A new version - efreitasn

A few weeks ago I was analyzing this blog. While doing so, I couldn't help but think that it could be way simpler. Also, the design wasn't something I was liking that much anymore. It needed a revamp.

Original version

I created this blog one year ago and used Gatsby and TypeScript as the stack. I'm a huge fan of React and GraphQL, so Gatsby seemed like the right choice at the time. After creating some layout for the blog, defining some colors etc the blog was finally live.

I have to say, using Gatsby was really cool. Again, I'm a huge fan of GraphQL. I had already used it with React and I just can't stress enough how much I liked it. Combining the idea of UI isolation with the one of asking only for the data that you need just makes sense.
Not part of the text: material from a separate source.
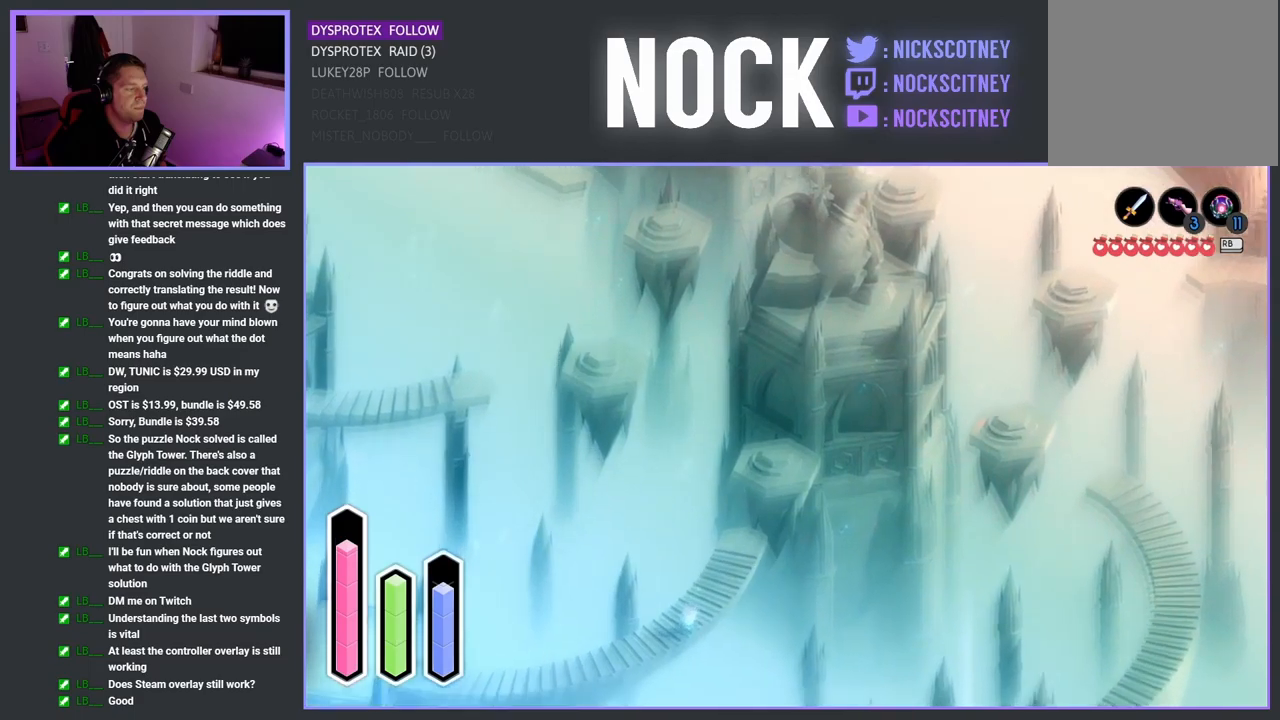
{"buttons": [], "left_stick": "down-left", "right_stick": "center", "events": []}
Then, taking this to libraries such as Apollo or Relay just makes your application's data fetching process better.

Surely, the focus of this post is not GraphQL and React, but I had to say how much I like when the two are used together. Seriously, if you haven't tried Gatsby or even GraphQL+React with Apollo or Relay, I really encourage you to do so.

The problem

After some months, especially near the the end of last year, I started realizing that my blog didn't need to have so much. I came to the conclusion that using Gatsby was just adding an overhead that wasn't justifiable. Let's not forget that I'm not talking about a considerably large project. I'm talking about a blog that, at the end of the day, doesn't really need JavaScript at all because of how simple it's supposed to be.
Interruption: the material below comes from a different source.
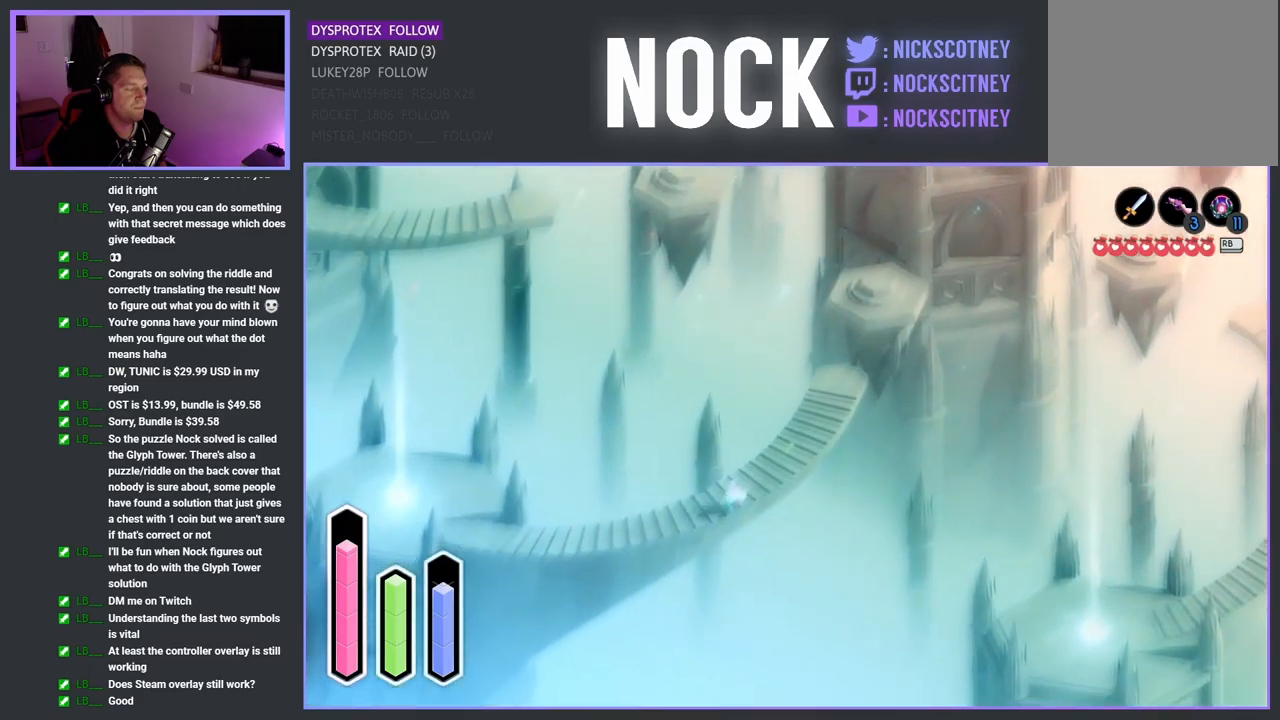
{"buttons": [], "left_stick": "down-left", "right_stick": "center", "events": []}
In that spirit, I wanted to remove all JavaScript/Typescript code from the repository, stop using Gatsby and go with something that would be easier to maintain and customize down the road. I gotta say, I tend to prefer building my own things instead of using something that already exists. Because of that, I took advantage of this revamp and decided to build my own static blog generator in Go. That's where egen starts.

egen

Before I could start building this generator, I had to think about how it'd actually work. Files/directories structure, templates, assets names for caching, image resizing for responsive images, internationalization etc. My first commit was on January 13th, and the process of building this simple static blog generator took more than I thought. Since then, a lot of things changed until I got to the current v1.0.0. Certainly, I don't remember everything, so I'll talk about how some of the things are as of now.

I drew a diagram of the build flow a few days ago. It's missing some things, particularly the part about responsive images, but you can get the gist of it.

To explain some things, I'll use as reference this blog's repository, which has the following structure:

content
  assets
  includes
  pages
  posts
  egen.yaml
main.go

and the main.go file is:

package main

import (
	"fmt"
	"html/template"
	"os"

	"github.com/alecthomas/chroma"
	"github.com/alecthomas/chroma/styles"
	"github.com/efreitasn/egen"
)

func main() {
	chromaStyleB := styles.Get("swapoff").Builder()
	chromaStyleB.Add(chroma.Background, "bg:#0e0e0e")
	chromaStyleB.Add(chroma.LineHighlight, "bg:#171717")

	chromaStyle, err := chromaStyleB.Build()
	if err != nil {
		fmt.Fprintln(os.Stderr, err)
	}

	err = egen.Build(egen.BuildConfig{
		InPath:      "./content",
		OutPath:     "./dist",
		ChromaStyle: chromaStyle,
		TemplateFuncs: template.FuncMap{},
	})
	if err != nil {
		fmt.Fprintln(os.Stderr, err)
	}
}

The content directory is the directory passed as input to egen, the inPath. The main.go file is where the build process starts. Yes, egen is not a CLI. It's simply a package that you import into your Go project. I made it that way so that the user could personalize some Go-related things, namely template functions. Making it that way allows the user to provide custom functions to be used in a template.

Templates

Speaking of which, templates use, as you may have guessed, Go's template syntax. There are three templates that are mandatory and are located at <inPath>/pages/home.html, <inPath>/pages/post.html and <inPath>/pages/404.html. The first is the template used to generate the index.html file and is executed once per language specified in the config file (egen.yaml). The second is the one used to generate an HTML page for each post in each of the specified languages. The last is for the not found page. I'll talk more about the languages in the config file in the internationalization section.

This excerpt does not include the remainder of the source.